TEATRO MINEIRO - Hoje existe um teatro comercial que tem tomado muito espaço. O humor é sábio e não podemos confundir chanchada com a comédia, que é digna. Saber fazer o riso é muito nobre. Mas a chanchada está relacionada com a baixa estima, ou seja, o tornar-se menor e se ridicularizar. Ela não reforça a identidade de um país ou sociedade e é preconceituosa. Então, não vejo no que ela possa contribuir. Acho que esse riso fácil é o do preconceituoso dentro de uma sociedade conservadora. Do jeito que as coisas vão no mundo, com tanta violência, concorrência e a busca pela sobrevivência, a arte entraria como aquela dose de transcendência, rompendo com esse imediatismo e dando espaço para o sonho e a fantasia. Nós, como artistas, temos que estar ampliando o espaço dessa arte criativa.

POLÍTICA CULTURAL - A arte já deveria ter ocupado o espaço que merece. Se uma política cultural não tiver chão para entender que está na base da nossa humanidade, não haverá possibilidade de evolução. Se as empresas percebessem como é simpática a associação com a arte, quando não é agressiva, elas estariam ganhando e a sociedade também. Acho que as leis deveriam ampliar o investimento em fundo e não criar vínculo de pergunta e resposta com empresas. Por exemplo, o artista não tem que estar vinculado ao projeto numérico e sim com a qualidade. Pode ser utópico, mas isso trai a função do artista, que não é imediata e é muito maior que isso. Como poderíamos equalizar essas coisas? Leis, investimento, empresa e arte? Eu não tenho essa resposta. Uma coisa que fico preocupada, é como a política cultural não se separa de uma outra política: a do jogo de interesses. Um continuismo, que é desse ou daquele grupinho, passando por outros interesses que estão tão separados dos nossos. Como fica, então, a continuidade dessa nossa história cultural? Quem vai se encarregar dela? De repente, ela pode ser interrompida porque mudou a política. Mas mudou a história da cultura também. Quem entra e quem sai? Como é o reconhecimento do nosso desenvolvimento cultural e das nossas necessidades? E como isso vai se instalar, se não tem uma persistência e continuidade dessa visão de cultura, como uma necessidade e direito do ser humano? Há países que investem, pois já é necessidade. Então, o que é ser civilizado? Se existe a palavra civilização, ela só pode estar ligada a isso.

> [Dados fornecidos]:
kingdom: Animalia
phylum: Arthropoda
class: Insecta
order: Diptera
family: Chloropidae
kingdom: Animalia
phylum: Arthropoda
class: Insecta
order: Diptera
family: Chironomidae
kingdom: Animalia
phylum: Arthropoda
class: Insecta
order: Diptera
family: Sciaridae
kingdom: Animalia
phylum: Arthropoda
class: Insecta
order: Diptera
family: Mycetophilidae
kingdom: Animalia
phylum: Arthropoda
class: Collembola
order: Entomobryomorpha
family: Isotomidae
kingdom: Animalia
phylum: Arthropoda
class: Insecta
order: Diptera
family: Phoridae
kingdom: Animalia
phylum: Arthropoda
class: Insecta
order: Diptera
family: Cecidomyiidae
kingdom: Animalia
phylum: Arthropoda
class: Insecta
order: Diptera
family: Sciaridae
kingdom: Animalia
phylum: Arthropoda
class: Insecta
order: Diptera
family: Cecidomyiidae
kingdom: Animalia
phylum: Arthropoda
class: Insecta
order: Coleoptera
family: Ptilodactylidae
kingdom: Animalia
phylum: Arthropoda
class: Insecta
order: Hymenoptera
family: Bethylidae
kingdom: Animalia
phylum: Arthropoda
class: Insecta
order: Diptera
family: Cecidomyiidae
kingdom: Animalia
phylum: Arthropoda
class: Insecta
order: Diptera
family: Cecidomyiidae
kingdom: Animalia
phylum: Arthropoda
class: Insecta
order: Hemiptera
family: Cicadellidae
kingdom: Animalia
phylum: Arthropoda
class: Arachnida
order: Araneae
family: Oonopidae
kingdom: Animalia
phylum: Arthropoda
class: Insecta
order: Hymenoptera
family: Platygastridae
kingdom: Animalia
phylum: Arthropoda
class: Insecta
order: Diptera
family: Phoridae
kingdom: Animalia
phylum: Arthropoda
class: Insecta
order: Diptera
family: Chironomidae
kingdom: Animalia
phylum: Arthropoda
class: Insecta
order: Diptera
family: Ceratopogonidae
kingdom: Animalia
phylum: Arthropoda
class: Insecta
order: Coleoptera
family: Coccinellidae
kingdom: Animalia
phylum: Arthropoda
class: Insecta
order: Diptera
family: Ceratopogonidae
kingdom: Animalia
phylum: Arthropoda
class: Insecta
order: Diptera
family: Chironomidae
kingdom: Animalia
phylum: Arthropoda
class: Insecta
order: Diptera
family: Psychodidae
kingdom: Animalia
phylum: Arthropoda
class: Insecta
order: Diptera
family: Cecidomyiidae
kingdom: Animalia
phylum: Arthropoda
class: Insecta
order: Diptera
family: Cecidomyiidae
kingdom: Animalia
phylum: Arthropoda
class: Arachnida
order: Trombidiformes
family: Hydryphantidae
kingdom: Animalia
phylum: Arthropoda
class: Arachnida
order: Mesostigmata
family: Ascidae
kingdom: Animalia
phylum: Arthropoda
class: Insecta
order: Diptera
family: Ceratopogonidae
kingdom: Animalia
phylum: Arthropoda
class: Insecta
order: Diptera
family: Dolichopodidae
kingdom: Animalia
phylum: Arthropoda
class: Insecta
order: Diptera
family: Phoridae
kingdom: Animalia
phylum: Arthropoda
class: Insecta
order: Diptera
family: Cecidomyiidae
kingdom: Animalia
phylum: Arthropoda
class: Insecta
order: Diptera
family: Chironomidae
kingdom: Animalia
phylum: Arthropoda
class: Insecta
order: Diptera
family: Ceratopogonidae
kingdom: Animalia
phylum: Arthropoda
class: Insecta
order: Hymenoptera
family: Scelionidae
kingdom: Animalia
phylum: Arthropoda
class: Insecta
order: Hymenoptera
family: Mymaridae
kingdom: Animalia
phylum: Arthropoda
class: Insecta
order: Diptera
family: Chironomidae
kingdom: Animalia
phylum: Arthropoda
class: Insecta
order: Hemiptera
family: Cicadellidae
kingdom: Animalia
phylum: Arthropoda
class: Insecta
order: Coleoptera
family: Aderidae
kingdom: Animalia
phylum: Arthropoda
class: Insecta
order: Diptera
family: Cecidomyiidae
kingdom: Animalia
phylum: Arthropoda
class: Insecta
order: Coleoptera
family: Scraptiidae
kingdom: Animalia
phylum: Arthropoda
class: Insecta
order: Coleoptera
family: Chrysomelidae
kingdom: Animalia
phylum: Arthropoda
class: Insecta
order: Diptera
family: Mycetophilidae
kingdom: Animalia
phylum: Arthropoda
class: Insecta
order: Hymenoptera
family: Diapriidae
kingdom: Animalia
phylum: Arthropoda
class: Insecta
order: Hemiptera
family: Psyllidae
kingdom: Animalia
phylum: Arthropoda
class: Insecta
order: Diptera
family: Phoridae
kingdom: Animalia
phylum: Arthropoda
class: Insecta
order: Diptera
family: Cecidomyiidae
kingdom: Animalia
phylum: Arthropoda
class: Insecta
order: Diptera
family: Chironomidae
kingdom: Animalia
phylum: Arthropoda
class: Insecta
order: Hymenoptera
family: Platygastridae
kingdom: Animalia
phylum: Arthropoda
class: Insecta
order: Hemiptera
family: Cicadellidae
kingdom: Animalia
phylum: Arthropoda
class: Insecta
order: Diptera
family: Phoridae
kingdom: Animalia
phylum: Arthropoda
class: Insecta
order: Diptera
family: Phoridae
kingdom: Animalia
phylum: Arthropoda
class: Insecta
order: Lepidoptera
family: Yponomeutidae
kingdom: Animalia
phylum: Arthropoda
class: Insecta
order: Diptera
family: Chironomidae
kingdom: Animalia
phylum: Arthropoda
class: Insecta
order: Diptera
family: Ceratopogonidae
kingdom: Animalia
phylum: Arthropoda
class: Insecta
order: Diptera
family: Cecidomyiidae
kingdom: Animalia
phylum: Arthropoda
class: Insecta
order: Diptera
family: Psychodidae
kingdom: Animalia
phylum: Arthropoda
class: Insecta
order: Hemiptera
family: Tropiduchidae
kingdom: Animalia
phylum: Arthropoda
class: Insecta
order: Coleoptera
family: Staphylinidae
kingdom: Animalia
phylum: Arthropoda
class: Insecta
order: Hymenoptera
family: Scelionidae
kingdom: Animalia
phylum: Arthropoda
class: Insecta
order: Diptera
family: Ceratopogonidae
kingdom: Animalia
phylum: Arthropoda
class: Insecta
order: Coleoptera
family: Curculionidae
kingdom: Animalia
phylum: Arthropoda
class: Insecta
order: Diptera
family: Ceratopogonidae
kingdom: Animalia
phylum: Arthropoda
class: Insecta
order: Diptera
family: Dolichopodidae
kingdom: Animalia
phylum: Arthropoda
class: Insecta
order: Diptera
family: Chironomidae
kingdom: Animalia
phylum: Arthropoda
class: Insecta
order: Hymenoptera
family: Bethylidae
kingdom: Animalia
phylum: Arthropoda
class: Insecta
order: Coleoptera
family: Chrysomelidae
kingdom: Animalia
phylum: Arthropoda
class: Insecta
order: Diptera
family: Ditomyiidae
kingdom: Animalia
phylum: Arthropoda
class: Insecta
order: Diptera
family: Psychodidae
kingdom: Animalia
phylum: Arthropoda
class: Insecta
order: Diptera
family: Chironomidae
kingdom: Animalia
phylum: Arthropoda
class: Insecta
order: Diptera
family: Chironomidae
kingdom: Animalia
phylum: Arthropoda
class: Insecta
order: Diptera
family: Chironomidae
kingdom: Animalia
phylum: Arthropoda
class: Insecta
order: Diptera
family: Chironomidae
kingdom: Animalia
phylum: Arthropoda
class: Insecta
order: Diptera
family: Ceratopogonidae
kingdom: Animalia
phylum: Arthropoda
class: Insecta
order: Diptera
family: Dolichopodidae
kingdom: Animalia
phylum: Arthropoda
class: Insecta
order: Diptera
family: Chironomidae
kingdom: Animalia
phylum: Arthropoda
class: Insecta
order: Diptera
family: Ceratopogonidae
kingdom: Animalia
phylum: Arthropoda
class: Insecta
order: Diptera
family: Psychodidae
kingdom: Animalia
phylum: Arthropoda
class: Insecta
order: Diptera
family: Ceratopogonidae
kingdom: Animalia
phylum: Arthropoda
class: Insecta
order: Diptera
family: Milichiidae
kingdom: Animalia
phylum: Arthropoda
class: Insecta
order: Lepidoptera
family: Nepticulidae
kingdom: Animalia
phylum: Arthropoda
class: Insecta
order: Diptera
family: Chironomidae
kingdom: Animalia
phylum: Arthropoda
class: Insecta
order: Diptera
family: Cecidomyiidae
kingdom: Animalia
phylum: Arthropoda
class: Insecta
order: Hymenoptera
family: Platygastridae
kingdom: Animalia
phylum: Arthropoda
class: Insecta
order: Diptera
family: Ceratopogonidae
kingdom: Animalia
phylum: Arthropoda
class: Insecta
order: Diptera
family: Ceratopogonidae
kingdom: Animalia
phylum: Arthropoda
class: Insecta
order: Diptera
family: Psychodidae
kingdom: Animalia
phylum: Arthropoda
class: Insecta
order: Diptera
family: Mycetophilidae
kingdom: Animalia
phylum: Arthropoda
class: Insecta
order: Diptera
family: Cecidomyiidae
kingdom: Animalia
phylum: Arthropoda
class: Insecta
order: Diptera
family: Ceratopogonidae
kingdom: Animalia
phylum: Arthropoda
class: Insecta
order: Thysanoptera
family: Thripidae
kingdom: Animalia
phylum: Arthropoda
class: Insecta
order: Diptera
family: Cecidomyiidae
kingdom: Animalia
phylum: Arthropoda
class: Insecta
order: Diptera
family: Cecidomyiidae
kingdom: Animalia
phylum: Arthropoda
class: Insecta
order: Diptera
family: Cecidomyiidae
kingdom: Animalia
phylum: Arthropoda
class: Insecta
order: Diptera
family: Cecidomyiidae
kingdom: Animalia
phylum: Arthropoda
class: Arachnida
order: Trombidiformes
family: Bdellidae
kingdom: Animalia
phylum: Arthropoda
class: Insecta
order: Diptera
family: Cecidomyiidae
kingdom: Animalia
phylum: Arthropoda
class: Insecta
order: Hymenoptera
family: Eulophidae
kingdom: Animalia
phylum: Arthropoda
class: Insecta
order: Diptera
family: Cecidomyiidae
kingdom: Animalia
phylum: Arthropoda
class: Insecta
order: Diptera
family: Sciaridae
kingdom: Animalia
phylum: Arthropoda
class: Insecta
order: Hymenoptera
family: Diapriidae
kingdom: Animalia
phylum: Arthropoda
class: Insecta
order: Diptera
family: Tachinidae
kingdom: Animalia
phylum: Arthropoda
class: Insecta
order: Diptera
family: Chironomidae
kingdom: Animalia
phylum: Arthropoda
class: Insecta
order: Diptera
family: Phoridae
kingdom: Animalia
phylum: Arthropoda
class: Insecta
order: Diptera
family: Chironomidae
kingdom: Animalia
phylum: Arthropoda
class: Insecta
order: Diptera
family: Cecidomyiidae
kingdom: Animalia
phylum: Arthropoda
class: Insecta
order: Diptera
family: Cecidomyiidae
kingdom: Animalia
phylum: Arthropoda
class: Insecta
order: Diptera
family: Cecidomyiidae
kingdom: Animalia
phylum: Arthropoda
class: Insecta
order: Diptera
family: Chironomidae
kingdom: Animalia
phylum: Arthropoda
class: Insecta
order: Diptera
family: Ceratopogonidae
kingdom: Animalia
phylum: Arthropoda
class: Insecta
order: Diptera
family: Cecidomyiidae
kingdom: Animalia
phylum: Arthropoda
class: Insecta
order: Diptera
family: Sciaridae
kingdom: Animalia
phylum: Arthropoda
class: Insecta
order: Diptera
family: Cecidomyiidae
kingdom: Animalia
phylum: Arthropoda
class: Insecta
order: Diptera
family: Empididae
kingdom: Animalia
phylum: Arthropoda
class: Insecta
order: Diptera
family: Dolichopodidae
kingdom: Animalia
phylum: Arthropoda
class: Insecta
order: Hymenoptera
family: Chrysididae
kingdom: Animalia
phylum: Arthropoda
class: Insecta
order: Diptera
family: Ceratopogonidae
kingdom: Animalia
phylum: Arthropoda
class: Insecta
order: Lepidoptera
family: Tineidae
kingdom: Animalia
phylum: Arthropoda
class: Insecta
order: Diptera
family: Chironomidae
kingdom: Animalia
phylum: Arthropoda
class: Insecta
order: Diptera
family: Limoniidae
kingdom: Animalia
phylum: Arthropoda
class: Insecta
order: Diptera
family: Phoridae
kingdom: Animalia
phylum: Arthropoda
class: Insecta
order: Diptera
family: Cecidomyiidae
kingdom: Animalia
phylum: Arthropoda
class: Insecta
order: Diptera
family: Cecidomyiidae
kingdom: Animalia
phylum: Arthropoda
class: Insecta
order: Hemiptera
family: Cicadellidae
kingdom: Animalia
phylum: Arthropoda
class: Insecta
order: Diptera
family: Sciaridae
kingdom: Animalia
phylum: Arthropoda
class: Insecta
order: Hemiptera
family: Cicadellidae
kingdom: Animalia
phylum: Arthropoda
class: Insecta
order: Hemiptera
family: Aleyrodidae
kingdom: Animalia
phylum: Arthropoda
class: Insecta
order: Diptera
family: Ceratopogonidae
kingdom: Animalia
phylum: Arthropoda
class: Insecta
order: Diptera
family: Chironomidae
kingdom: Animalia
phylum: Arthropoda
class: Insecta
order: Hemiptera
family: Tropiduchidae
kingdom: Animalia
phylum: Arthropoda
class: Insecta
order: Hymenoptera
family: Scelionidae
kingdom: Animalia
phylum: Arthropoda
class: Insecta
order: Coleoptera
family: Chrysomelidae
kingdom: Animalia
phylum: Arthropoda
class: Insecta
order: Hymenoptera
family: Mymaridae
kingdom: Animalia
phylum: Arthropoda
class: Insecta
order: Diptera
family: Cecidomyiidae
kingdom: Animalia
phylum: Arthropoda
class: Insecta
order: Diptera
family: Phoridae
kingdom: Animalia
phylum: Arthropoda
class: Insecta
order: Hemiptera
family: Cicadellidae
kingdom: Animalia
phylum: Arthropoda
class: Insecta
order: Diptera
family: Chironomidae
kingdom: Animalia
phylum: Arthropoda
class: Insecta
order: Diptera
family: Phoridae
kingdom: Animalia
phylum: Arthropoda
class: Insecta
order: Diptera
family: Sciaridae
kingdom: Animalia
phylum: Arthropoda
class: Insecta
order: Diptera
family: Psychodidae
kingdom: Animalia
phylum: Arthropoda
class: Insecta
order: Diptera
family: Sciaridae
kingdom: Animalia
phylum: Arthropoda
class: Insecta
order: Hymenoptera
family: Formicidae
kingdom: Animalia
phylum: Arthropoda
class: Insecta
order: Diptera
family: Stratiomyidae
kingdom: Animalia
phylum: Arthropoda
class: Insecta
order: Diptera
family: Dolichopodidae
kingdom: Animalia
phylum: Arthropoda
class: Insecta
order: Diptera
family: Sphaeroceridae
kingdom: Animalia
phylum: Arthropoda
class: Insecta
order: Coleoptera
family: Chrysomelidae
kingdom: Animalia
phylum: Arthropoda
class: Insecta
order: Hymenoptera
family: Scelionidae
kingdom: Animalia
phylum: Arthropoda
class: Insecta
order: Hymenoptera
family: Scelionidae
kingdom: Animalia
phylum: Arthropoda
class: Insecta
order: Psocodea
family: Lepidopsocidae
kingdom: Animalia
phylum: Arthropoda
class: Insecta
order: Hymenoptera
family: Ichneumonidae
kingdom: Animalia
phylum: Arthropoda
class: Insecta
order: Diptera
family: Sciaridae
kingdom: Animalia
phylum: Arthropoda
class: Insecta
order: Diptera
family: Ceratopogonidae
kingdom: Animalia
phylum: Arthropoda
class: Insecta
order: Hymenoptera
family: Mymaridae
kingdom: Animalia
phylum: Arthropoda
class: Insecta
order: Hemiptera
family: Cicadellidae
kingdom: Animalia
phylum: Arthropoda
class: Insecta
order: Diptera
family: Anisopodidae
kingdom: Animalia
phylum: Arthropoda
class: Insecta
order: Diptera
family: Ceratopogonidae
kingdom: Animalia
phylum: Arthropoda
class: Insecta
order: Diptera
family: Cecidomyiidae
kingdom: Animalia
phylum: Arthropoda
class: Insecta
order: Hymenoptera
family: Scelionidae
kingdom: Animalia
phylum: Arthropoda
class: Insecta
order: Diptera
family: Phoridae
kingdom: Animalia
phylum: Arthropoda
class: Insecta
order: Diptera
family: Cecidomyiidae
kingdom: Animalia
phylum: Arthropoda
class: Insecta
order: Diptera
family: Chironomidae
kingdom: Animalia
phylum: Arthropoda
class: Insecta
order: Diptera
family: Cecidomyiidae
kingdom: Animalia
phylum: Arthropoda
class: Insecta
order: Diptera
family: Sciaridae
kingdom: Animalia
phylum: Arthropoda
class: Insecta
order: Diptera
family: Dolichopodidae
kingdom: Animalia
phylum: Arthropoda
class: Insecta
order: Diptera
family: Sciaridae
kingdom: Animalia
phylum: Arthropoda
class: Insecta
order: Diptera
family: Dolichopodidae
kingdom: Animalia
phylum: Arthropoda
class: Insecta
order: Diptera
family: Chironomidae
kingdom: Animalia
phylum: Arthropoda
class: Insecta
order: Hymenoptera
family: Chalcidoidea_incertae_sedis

> [Instruções das tarefas]:
• a. No trecho sobre teatro e política cultural, o que a chanchada não reforça?
• b. Dê prosseguimento ao trecho sobre teatro e política cultural a partir da última frase apresentada.

> [Respostas esperadas]:
• a. A identidade de um país ou sociedade.

• b.
RECADO - Se a cultura estiver sendo vista sob um olhar mesquinho, ela poderá se resumir a um jogo de poder, no qual há um continuismo desses interesses. Alguns saem ganhando e usam isso como degrau para chegar a algum lugar. Isso é muito pessoal. A consciência do coletivo, ou seja, de que existe alguma coisa maior que o acesso pessoal, para mim, é evolução. Uma consciência com a qual se amplia um pouco mais o universo pessoal dos direitos, ganhos e lucros e se pensa num lucro maior em que todos estarão inseridos. É mesquinho esse olhar pequeno, de uma resposta tão pessoal, que traz tanto prejuízo e empata o desenvolvimento, quando poderia ser evoluído pelo olhar coletivo. Deveria ser, inclusive, a função de políticos e pessoas que ocupam altos cargos. Mas a gente não vê isso acontecer. Quando é que vai acabar essa mesquinharia?

PALCO BH - Todo mundo espera e quer sair no Palco BH, porque sabe que ele é lido por muitas pessoas e, de certa forma, ajuda a instalar esse painel do que está acontecendo na cidade. São dados concretos. É um serviço de utilidade pública que está contribuindo de uma forma muito eficaz.